EXTRACT PROVIDED »
========

Folks, we've got a situation here. As you may know, we like to average 1 post per day for our mighty blog. Since we're so damn lazy, we're invariably short at least 10 posts at the end of the month. That means, right now, it's crunch time here at Lazy View. We've got to sac up and get work.

Unfortunately I'm filled with an absolutely obscene amount of malaise at this junction. I couldn't care less about anything right now even if I was unconscious. I have absolutely no desire to see anything successfully accomplished. I would like to do nothing more than go home, sit on the couch, and drink myself into oblivion. What an unfortunate situation.

Can Mike and the Dallying Dutchman pick up the slack and rally to meet the goal? Will I shake off yet another one of my apathetic states and come through in the clutch? Tune in all this week to find out!

Is there anyone in the world who doesn't want to be Spider-Man?

I saw this story on the BBC earlier about scientists who say they'll soon be able to create a Spider-Man costume that'll allow people to actually climb walls. This sounds really good until you realise that just having a suit with hooks on the fingers just means that you'll have to haul your fat arse up the building with your own muscle power. Sure, it's an interesting discovery but unless it comes with web slingers, superhuman strength and a nicely toned body that requires no exercise to maintain I'm really not interested. Oh and spider-sense, superhuman agility and some witty one-liners would also be useful. Get on it scientists!

Speaking of scientists, some brilliant people have just achieved what could be one of the greatest Lazy Science breakthroughs ever. They've succesfully found a big fat load of nothing.

Thursday, August 23, 2007

The rediscovered awesomeness of buses

For the last 6 years or so I've lived right in the middle of town. Barely stumbling distance from the town center. It's been brilliant. Anything you could possibly want virtually on your doorstep. Unfortunately when we were buying a place there wasn't anything that fitted our requirements in the middle of town (ie. a house not a flat) so we moved a very little bit further out.

My new house is about 10 minutes walk from the center of town, about 15 from the station. I go to the station every morning and, at first, I walked every day. One morning last week it was pouring with rain, I was tired and as I was passing the bus stop at the end of my road a bus came past, so I thought, sod this walking in the rain, I'll get the bus into town. So I did. I went a pathetically short distance, all of about 4 stops, saving myself about 10 minutes walk for a hefty cost of £1.50. It was absolutely brilliant.

In the week following I've been on loads of buses. No distance has been too short, no excuse too trivial. I even got a night bus home for the first time ever. I am trying to wean myself off buses, it really is a waste of money which'll add up over the course of a year and I know that if the bus sign shows that the next bus is 5 minutes or more away I can probably walk it faster. But sitting and being driven somewhere is so much better than walking. I can see why people with cars never walk anywhere, even the shortest of distances.

I almost forgot best thing about the bus in the morning at the moment is that schools are on holiday so there are no kids on them only adults going to work. I suspect when school holidays are over my wonderful empty commuter buses will be filled with noisy kids screaming at each other. I hope not!

Wednesday, August 22, 2007

The Future of Laziness....Er Skynet has detailed files on human anatomy

This doesn't really tie into laziness, but I'm blogging it anyway because we like to cover robot news here at Lazy View.

Our previous robot articles have been many (here, here, and here, or even here). There's probably more but I've already put way more effort into this than I intended. Now I add one more robo-article as a cautionary tale.

========

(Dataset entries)
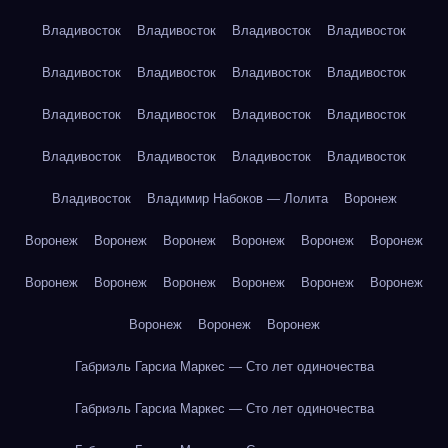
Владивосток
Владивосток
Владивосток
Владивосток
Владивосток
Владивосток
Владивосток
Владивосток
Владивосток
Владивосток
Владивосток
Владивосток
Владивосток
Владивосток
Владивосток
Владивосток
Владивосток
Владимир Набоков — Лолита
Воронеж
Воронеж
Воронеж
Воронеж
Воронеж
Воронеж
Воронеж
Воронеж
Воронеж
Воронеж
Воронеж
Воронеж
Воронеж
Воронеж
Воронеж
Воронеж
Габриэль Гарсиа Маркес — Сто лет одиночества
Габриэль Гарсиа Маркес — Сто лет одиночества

========

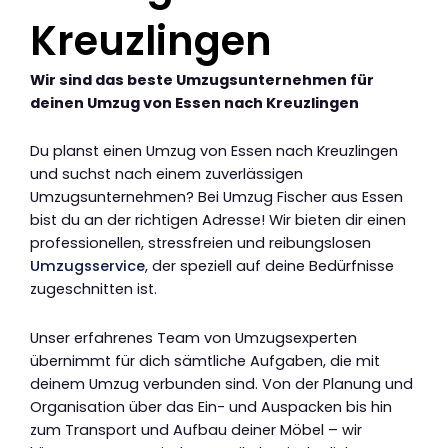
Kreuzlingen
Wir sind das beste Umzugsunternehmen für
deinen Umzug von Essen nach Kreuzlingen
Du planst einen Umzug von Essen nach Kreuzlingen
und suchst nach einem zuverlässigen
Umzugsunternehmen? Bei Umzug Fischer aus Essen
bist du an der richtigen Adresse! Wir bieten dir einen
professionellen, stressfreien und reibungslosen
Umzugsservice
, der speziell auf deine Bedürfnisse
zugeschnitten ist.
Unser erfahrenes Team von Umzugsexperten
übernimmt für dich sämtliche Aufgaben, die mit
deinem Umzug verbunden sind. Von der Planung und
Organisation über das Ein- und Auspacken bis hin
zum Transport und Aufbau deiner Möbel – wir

========

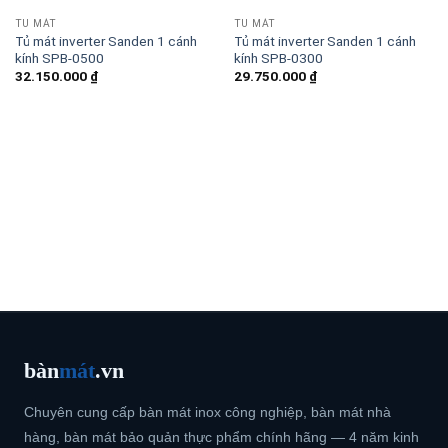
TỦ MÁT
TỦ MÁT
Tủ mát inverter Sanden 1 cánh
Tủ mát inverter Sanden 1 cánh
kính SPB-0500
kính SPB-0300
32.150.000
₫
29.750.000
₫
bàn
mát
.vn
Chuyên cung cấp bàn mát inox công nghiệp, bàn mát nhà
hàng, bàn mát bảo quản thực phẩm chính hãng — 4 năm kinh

========

TASK DESCRIPTION »
The blog excerpt names the extras a Spider-Man suit would need to come with before the writer would be interested. List all of them.

SOLVED EXERCISE »
- Web slingers
- Superhuman strength
- A nicely toned body that requires no exercise to maintain
- Spider-sense
- Superhuman agility
- Some witty one-liners